The Security Track at the ACM Symposium on Applied Computing
Statistics and General Information about SAC 2004
Statistics and General Information about the Security Track @ SAC 2004.

The Track's turnout exceeded our positive expectations. The number of submissions increased of 43% with respect to last year's, reaching 40. Originating from over 20 different countries, all submissions turned out to be high-quality. They were included in the blind review process that involved 31 reviewers (composed of PC members and their delegates) from 25 institutions. The reviewers did an outstanding job and the whole process generated more than 130 reviews - each paper was reviewed by at least 3 reviewers. Based on the reviewers' reports, the general ACM SAC guidelines for acceptance and rejection of submissions, and the unavoidable time and space constraints associated with any conference, it was possible to select only 12 of these submissions for publication, an acceptance rate of 30%. In the process, a number of good and interesting papers inevitably had to be rejected.

The 2004 Security Track is divided into 3 sessions chaired by Giampaolo Bella, Peter Ryan, and Guenter Karjoth. The papers were roughly grouped based upon their subject.

Session 1 - Policies and Protocols - is chaired by Bella.
Backes et al. introduce a practical algorithm for comparing privacy policies, such as those originating through refinements. Bistarelli et al. use soft constraint programming to detect whether there exist circuitous or cascading routes increasing the risk of violation of  multilevel security. Nenadic et al. design a novel protocol for certified e-mail delivery with strong fairness. Egidi and Porcelli advance a protocol for anonymous e-email delivery while making reference to the legal directives of the European Community.

Session 2 - Intrusion Detection and Management - is chaired by Ryan.
Wang uses a theoretic approach to solve the applied problem of tracing intruders through intermediate stepping stones. Savaresi and Zanero detect intruders by a two-tier architecture that allows the application of data mining techniques on raw network data. Ben Amor et al. provide experimental evidence that naive Bayes networks are a helpful tool for intrusion detection despite their simplicity. Belsis and Gritzalis advance a system that can handle information coming from detected security incidents.

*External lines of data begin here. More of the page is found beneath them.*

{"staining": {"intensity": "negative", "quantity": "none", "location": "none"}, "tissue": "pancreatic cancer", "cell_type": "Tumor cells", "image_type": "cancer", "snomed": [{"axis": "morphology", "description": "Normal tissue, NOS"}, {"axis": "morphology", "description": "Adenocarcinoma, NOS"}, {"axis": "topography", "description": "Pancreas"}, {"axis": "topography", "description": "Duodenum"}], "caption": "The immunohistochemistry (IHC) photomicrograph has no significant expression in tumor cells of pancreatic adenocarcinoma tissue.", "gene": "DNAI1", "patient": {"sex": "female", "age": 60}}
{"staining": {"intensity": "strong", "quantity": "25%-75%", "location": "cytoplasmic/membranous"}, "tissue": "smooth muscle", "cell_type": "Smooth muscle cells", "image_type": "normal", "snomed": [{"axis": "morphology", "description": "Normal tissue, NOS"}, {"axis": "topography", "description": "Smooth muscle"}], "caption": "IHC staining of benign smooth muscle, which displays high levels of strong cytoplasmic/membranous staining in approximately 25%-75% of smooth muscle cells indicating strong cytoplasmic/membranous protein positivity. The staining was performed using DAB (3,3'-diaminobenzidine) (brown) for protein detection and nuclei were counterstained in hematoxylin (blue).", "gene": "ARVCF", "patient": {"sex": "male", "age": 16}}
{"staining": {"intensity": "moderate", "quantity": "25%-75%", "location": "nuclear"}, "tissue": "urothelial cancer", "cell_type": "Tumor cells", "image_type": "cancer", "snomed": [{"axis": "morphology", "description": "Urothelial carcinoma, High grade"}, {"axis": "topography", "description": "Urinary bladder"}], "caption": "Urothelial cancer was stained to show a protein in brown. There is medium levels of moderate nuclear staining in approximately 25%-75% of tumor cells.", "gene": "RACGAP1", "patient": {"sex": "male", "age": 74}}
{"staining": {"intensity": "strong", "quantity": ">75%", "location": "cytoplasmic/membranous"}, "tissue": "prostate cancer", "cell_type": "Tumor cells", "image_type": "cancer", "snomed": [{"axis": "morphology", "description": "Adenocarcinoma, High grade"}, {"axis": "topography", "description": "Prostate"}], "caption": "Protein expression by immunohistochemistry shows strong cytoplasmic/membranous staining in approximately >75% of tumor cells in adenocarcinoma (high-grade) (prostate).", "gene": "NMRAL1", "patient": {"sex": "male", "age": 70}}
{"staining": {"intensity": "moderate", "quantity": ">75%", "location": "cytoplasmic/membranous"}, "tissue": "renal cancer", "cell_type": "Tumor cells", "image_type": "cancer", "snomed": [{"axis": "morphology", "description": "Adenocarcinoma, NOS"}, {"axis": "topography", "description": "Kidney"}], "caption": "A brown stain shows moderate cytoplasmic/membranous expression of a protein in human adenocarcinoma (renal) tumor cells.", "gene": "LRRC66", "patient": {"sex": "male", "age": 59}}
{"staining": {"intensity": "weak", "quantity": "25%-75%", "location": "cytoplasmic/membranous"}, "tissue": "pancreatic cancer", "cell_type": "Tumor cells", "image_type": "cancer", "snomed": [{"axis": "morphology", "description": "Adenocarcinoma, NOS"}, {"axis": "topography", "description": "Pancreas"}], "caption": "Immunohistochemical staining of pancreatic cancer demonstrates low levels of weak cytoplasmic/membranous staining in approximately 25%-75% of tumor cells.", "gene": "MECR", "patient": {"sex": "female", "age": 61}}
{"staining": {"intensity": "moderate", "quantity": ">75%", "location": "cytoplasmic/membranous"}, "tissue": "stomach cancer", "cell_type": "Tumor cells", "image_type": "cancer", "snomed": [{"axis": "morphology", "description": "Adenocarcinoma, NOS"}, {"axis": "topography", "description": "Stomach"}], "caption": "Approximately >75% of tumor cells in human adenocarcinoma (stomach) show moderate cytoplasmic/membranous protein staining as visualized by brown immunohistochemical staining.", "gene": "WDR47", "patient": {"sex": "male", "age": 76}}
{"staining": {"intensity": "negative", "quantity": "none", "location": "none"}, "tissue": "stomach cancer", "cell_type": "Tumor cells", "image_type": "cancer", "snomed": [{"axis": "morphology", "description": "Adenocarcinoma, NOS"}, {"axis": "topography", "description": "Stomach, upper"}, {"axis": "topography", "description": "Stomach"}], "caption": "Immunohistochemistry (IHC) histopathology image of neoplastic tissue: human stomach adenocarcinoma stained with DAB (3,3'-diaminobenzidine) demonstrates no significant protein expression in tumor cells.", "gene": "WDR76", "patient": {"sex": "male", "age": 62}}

Session 3 - Smart Cards, Watermarking and DoS - is chaired by Karjoth.
Waldmann et al. propose a cryptographic checksum to protect the biometric information sent to a card for on-card matching. Barbuti and Cataudella present an algorithm that can verify a subset of Java bytecode in low-memory environments, such as Java Cards. Sahoo and Collberg implement and analyse an existing software watermarking algorithm, addressing in particular the issues that arise when targeting Java bytecode. Siaterlis and Maglaris describe a prototype of a DoS detection engine based on a data fusion paradigm and theory of evidence.